Slow Common Core test scoring puzzles state

The Columbian
Published: June 18, 2015, 12:00am

Scoring student responses on new statewide reading and math exams is taking longer than expected in Washington, and the Office of Superintendent of Public Instruction doesn’t know why.

Unforeseen issues with the state’s brand new testing system have delayed scoring on some of the new, Common Core-based tests by several weeks, meaning schools won’t have all their students’ individual scores within three weeks after a student finishes testing, like OSPI promised.

“OSPI doesn’t have details about why scoring and score reporting are taking longer than we thought they would,” OSPI spokeswoman Kristen Jaudon said in a prepared statement. “We regret that scores have not been reported as quickly as we had hoped and had communicated.”
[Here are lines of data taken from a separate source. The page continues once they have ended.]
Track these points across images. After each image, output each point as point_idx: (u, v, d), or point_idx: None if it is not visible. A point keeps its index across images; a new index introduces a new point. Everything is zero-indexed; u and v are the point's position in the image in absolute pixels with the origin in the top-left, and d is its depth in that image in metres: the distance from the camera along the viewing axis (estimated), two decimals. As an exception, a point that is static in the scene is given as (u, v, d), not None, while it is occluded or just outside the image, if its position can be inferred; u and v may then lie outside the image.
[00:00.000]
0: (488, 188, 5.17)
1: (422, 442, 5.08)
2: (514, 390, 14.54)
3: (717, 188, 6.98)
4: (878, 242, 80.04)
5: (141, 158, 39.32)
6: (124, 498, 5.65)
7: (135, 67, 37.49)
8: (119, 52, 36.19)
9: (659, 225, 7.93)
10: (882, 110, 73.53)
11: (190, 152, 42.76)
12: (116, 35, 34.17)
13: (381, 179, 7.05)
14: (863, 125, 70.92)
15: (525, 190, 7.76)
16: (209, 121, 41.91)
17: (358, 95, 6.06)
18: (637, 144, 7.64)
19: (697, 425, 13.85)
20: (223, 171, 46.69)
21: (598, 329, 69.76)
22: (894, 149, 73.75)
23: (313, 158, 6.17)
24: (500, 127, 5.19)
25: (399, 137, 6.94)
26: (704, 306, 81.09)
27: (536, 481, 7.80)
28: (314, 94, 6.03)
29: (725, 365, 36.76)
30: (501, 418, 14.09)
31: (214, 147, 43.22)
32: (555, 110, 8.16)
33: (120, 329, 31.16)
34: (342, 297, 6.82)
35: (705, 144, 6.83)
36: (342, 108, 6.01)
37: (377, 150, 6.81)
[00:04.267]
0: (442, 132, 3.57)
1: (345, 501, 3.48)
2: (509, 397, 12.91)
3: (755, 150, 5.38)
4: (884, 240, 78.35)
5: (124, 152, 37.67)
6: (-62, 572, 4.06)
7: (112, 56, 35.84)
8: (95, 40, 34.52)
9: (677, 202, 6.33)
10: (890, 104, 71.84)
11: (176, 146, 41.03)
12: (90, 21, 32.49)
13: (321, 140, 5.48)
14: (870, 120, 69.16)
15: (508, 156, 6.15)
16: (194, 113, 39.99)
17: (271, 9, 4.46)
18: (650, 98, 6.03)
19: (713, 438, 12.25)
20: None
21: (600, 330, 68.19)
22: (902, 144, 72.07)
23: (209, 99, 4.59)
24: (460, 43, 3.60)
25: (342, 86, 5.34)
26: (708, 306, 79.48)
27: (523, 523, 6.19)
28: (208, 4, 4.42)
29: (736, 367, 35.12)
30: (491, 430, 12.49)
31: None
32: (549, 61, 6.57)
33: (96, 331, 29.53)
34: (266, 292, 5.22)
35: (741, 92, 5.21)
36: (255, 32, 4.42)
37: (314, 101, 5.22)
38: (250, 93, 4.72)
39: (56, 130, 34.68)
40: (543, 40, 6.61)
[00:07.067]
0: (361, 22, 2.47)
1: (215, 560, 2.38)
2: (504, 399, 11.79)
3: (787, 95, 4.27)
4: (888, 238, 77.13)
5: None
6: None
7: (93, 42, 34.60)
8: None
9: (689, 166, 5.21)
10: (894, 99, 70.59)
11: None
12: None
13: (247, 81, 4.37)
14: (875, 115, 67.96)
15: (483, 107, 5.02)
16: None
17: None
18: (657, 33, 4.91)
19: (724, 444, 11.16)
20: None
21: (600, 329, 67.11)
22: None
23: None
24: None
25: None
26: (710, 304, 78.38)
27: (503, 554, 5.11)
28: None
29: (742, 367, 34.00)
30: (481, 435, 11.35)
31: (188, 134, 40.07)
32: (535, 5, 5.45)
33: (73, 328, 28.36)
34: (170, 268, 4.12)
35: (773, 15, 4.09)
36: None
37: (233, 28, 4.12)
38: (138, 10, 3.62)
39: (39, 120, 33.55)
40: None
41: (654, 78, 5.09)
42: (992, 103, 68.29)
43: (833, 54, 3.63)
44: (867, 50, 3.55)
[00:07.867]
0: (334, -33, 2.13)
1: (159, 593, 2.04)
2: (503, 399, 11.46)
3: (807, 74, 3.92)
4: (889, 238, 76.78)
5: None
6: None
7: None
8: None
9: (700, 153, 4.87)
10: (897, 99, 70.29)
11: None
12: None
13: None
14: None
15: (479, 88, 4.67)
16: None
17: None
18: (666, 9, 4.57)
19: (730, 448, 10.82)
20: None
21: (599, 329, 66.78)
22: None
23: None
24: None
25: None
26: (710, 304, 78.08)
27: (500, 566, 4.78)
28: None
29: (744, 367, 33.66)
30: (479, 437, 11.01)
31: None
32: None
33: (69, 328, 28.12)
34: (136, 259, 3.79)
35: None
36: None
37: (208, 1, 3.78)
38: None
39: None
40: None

OSPI is not sure how many student scores have been delayed or how many school districts across the state are affected. But the delay was big enough that Seattle Public Schools alerted families in an email last week that parents will see their students’ scores on the new tests, called Smarter Balanced, in September — not with their child’s report card in mid-June, when Seattle had hoped to send home preliminary scores.

The district says the delay will make it more challenging to use the scores to identify struggling readers before the end of the school year.

Scores on the new, computer-adaptive tests, called Smarter Balanced, were supposed to be available faster than ever — just three weeks after a student finished the test. In a flier explaining why Washington, like many states nationwide, was switching to the new exams, OSPI listed “quicker results” as one of the top 10 reasons.

Jaudon said OSPI is talking regularly with the group responsible for administering and scoring the tests — the American Institutes for Research — and will debrief later this summer to find out what happened. This is not the first problem with Smarter Balanced tests in Washington. In March, there was a temporary programming glitch that blocked all high-school sophomores from taking the exam, among other hiccups.

Despite the delay, she said, this year’s test administration has been smoother than previous years of testing, and scores will still be available to schools sooner than in years past.

Testing ended Monday across the state.

The state is paying AIR $24 million this year to administer the Smarter Balanced tests, according to OSPI, and the group is subcontracting with Measurement Inc. for scoring. Students in grades 3-8 and high-school juniors are taking the Smarter Balanced reading and math exams.